Another reason may be the real-name system. Now, those who can mobilize 1E computing power in the entire network are basically open. Even those who hide in the dark can be found out with a little investigation. Under such circumstances, the legal cost of launching an attack is too high.

In addition, for mainstream currencies, centralized mining will cause prices to fall, which makes monopoly mining even more meaningless.

What can’t a 51% attack do?

In addition to double-spending transactions, 51% attacks cannot use other methods to modify existing block ledgers. Coins cannot be created out of thin air, and historical transactions that do not have the private keys of the attacker cannot be tampered with.

A 51% attack can only modify the attacker’s own transactions. Therefore, a 51% attack cannot destroy the credit of the entire chain, it is just a default.

This is a bit like globalized business. The United States can default on its debts once or twice because of its strong military force. North Korea can also default on its debts because it is shameless, but the credit of the entire globalized market will not be greatly affected.

A 51% attack cannot be used to modify the protocol.

Modifying the protocol requires consensus with the vast majority of nodes in the entire network, not just mining nodes. Although mining nodes can modify the protocol individually, other nodes do not follow you, which is just an attacker issuing a new coin.

As long as a chain is decentralized, a 51% attack cannot modify its protocol. This is because the dominant computing power can only use the rule that the longest chain is the valid chain to force other computing power to follow, but cannot force other non-mining nodes to follow. For example, exchanges can directly shut down nodes and directly define the name of the coin. Even if the longest chain is the valid chain, other miners can refuse to recognize it. They can work with other developers and exchanges to modify the rules.

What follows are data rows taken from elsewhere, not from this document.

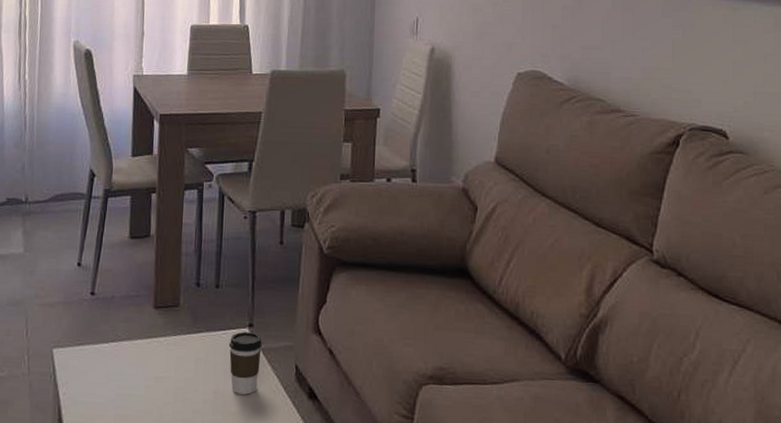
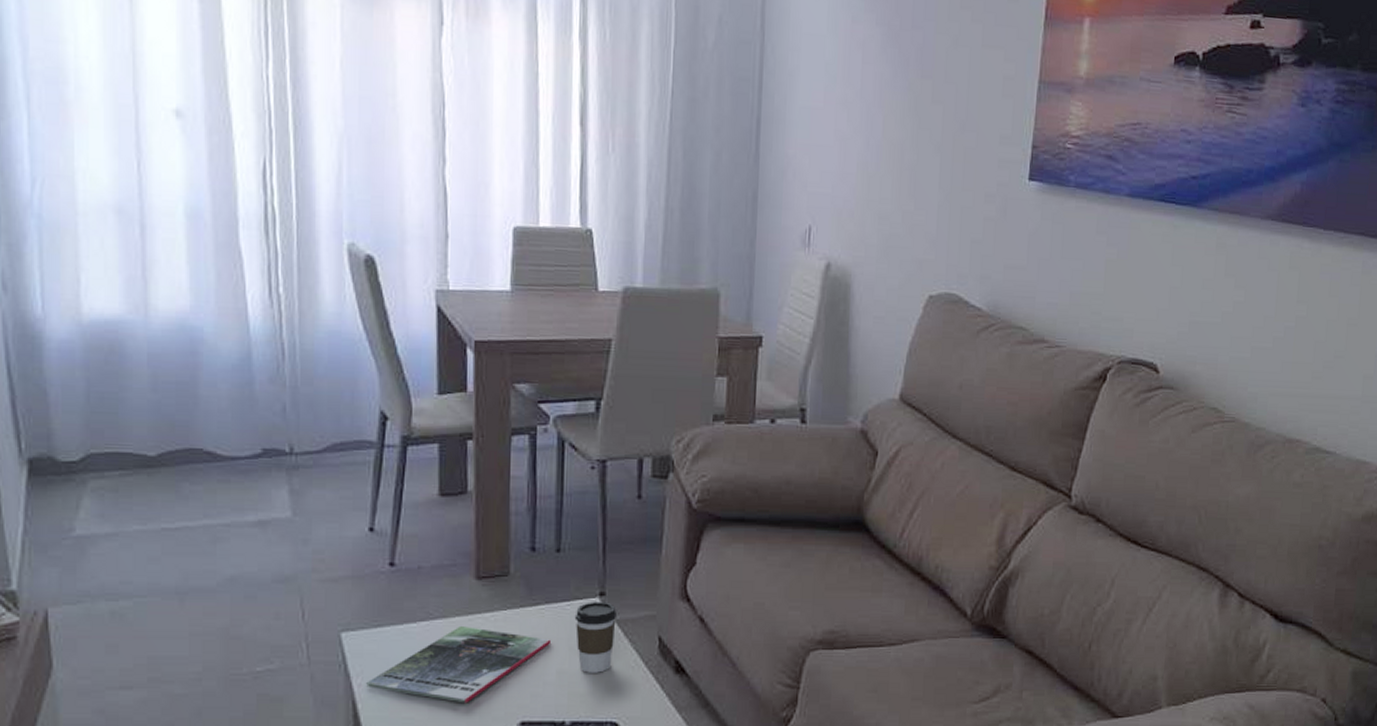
magazine: none [69,347,211,415] -> present [366,625,552,703]

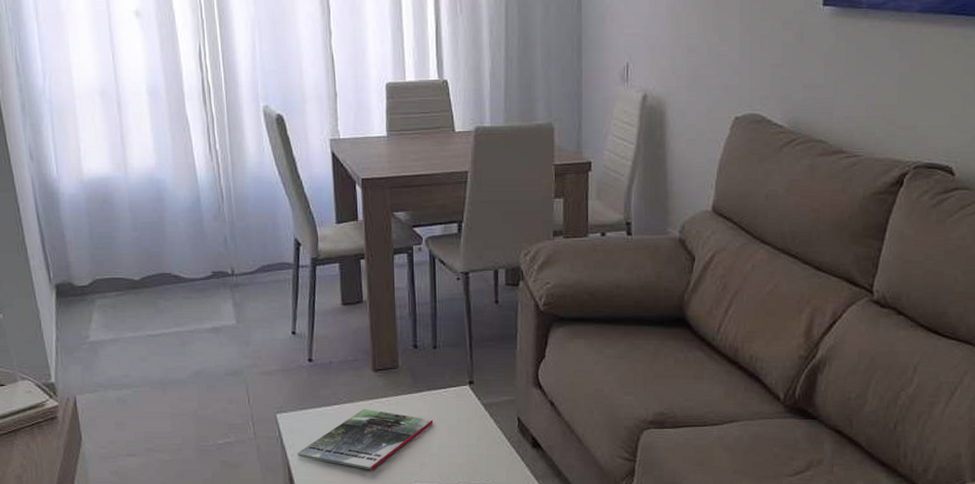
coffee cup: present [574,601,616,673] -> none [450,389,483,447]

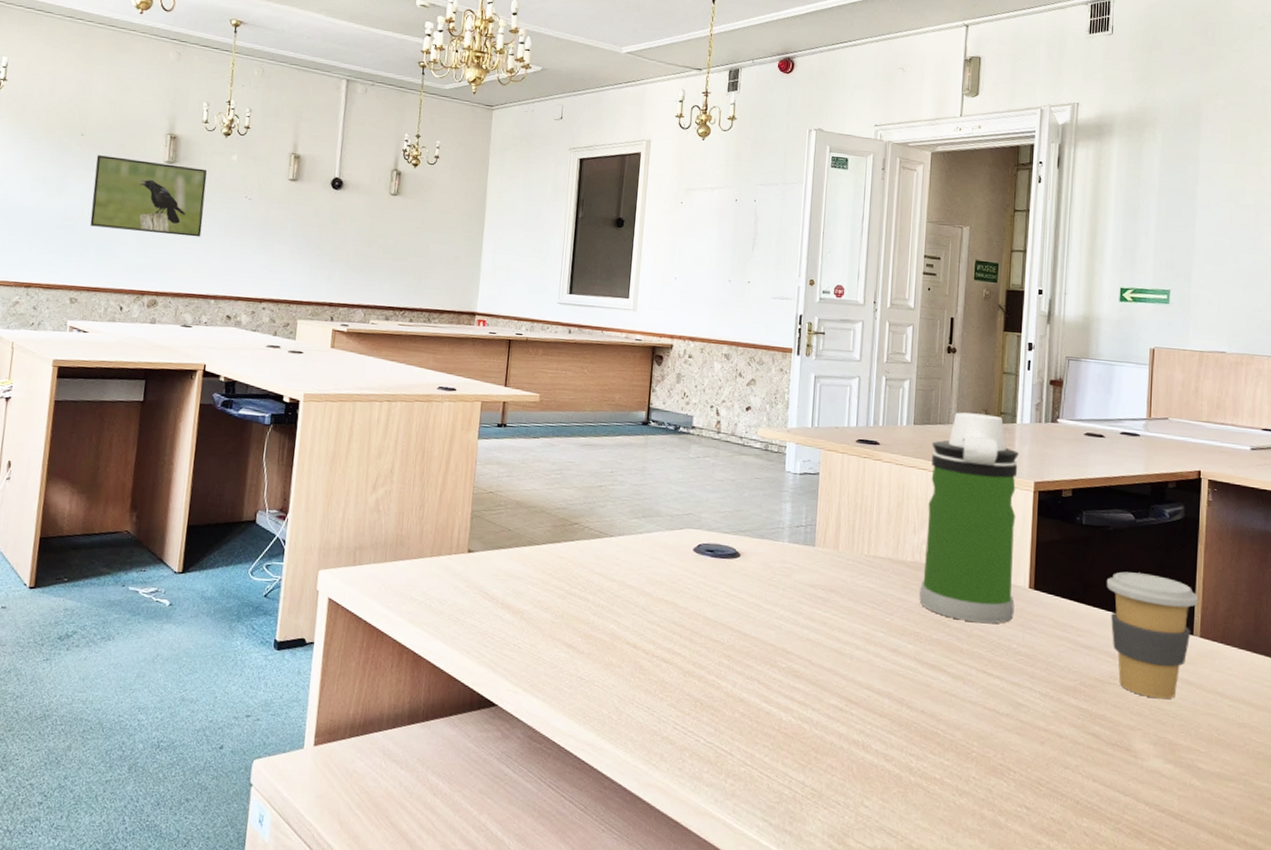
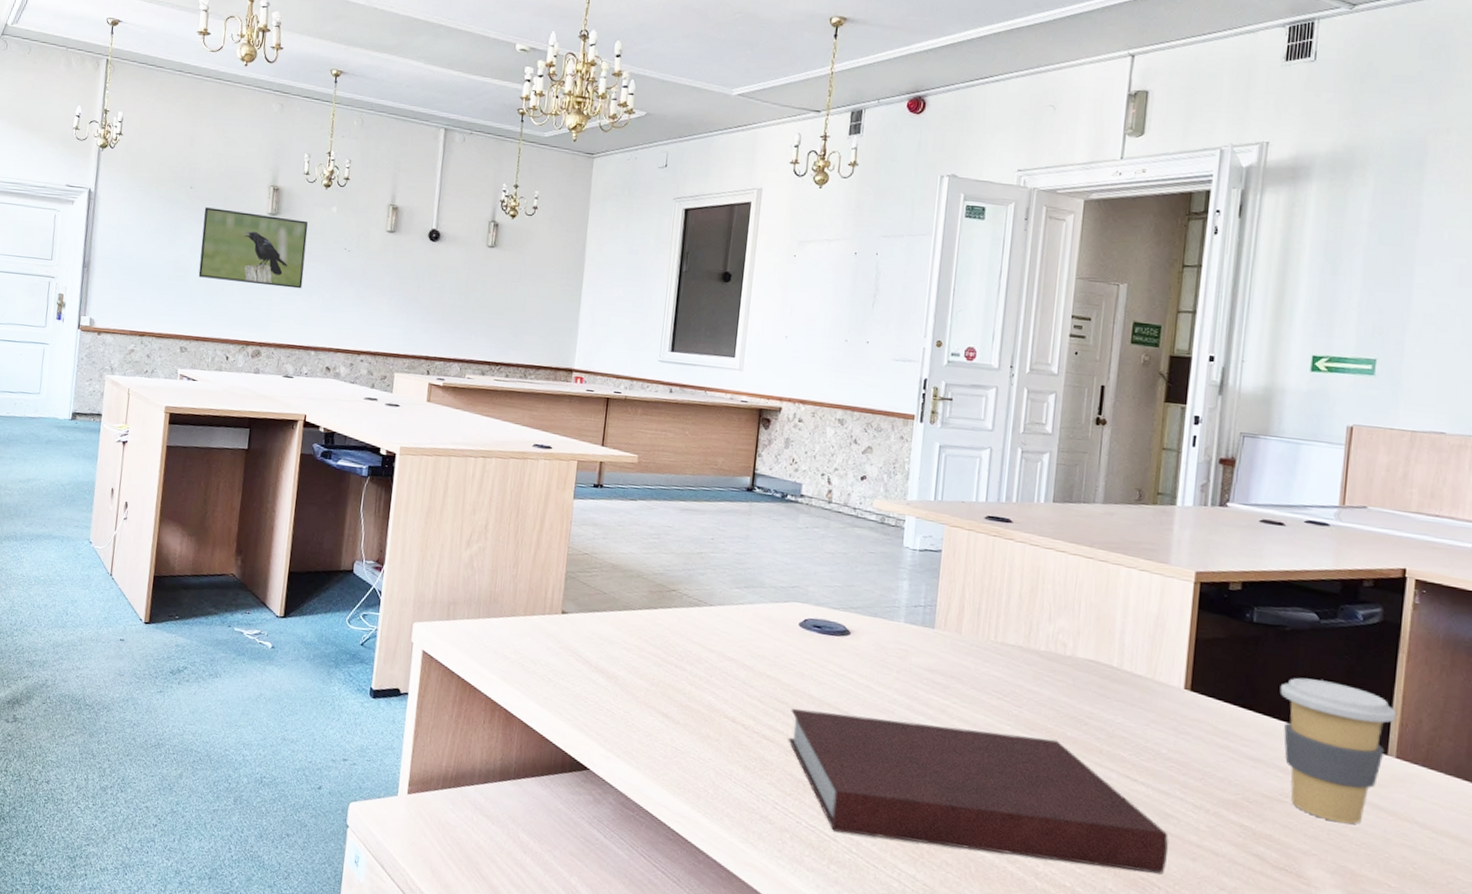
notebook: none [685,630,1021,759] -> present [788,708,1169,874]
water bottle: present [919,412,1019,624] -> none [1053,490,1178,726]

Using a hash war to modify the protocol was the biggest controversy when BCH and BSV split in 2018. At the time, some people believed that the hash war would definitely eliminate one of the chains and let the entire network follow the winner, but the fact is that apart from the war of words between the two sides, nothing else happened.

In history, there have indeed been cases where miners have modified the protocol of a chain through a 51% attack, but these are centralized coins, the developers and mining pools are integrated, and users have no idea what a complete node is.

In summary, on mainstream coins (mainly small coins with strong decentralized properties but not centralized), the so-called 51% attack, or hash rate war, has never successfully destroyed the credit of the chain in history. Even now, the cost of attacking BCH and BSV is very low and the potential benefits are very high, but no 51% attack has occurred.

The effect of a 51% attack is limited. It can only double-spend the attacker's own coins and cannot modify other people's bills.

Using a 51% attack to monopolize mining is uneconomical.

A 51% attack also cannot be used to modify the protocol.

So I think the so-called hash rate war is a pseudo-concept that has no impact on mainstream currencies. As for small currencies, they cannot survive without a 51% attack.